(Your instructions):
Return the whole listing exactly, omitting the pictures.

(Dataset content):
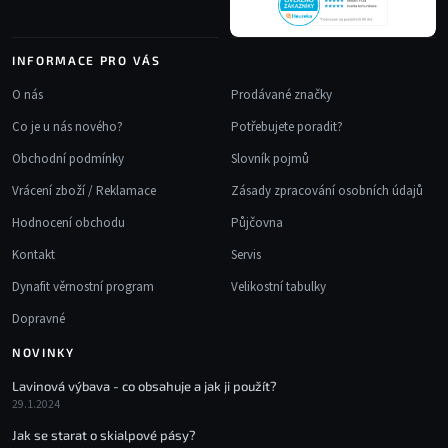
INFORMACE PRO VÁS
O nás
Prodávané značky
Co je u nás nového?
Potřebujete poradit?
Obchodní podmínky
Slovník pojmů
Vrácení zboží / Reklamace
Zásady zpracování osobních údajů
Hodnocení obchodu
Půjčovna
Kontakt
Servis
Dynafit věrnostní program
Velikostní tabulky
Dopravné
NOVINKY
Lavinová výbava - co obsahuje a jak ji použít?
29.1.2024
Jak se starat o skialpové pásy?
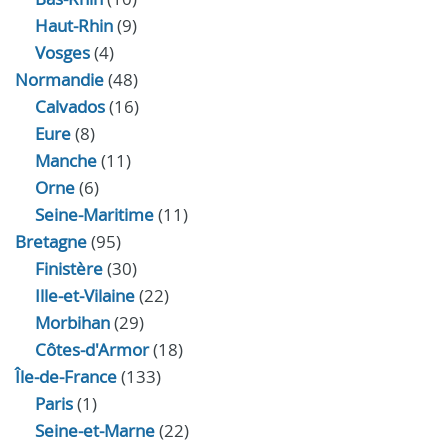
Haut-Rhin
(9)
Vosges
(4)
Normandie
(48)
Calvados
(16)
Eure
(8)
Manche
(11)
Orne
(6)
Seine-Maritime
(11)
Bretagne
(95)
Finistère
(30)
Ille-et-Vilaine
(22)
Morbihan
(29)
Côtes-d'Armor
(18)
Île-de-France
(133)
Paris
(1)
Seine-et-Marne
(22)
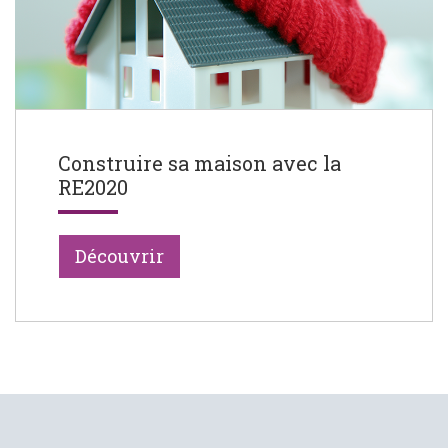
Construire sa maison avec la
RE2020
Découvrir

(Output of the exercise):
INFORMACE PRO VÁS
O nás
Prodávané značky
Co je u nás nového?
Potřebujete poradit?
Obchodní podmínky
Slovník pojmů
Vrácení zboží / Reklamace
Zásady zpracování osobních údajů
Hodnocení obchodu
Půjčovna
Kontakt
Servis
Dynafit věrnostní program
Velikostní tabulky
Dopravné
NOVINKY
Lavinová výbava - co obsahuje a jak ji použít?
29.1.2024
Jak se starat o skialpové pásy?
Haut-Rhin
(9)
Vosges
(4)
Normandie
(48)
Calvados
(16)
Eure
(8)
Manche
(11)
Orne
(6)
Seine-Maritime
(11)
Bretagne
(95)
Finistère
(30)
Ille-et-Vilaine
(22)
Morbihan
(29)
Côtes-d'Armor
(18)
Île-de-France
(133)
Paris
(1)
Seine-et-Marne
(22)
Construire sa maison avec la
RE2020
Découvrir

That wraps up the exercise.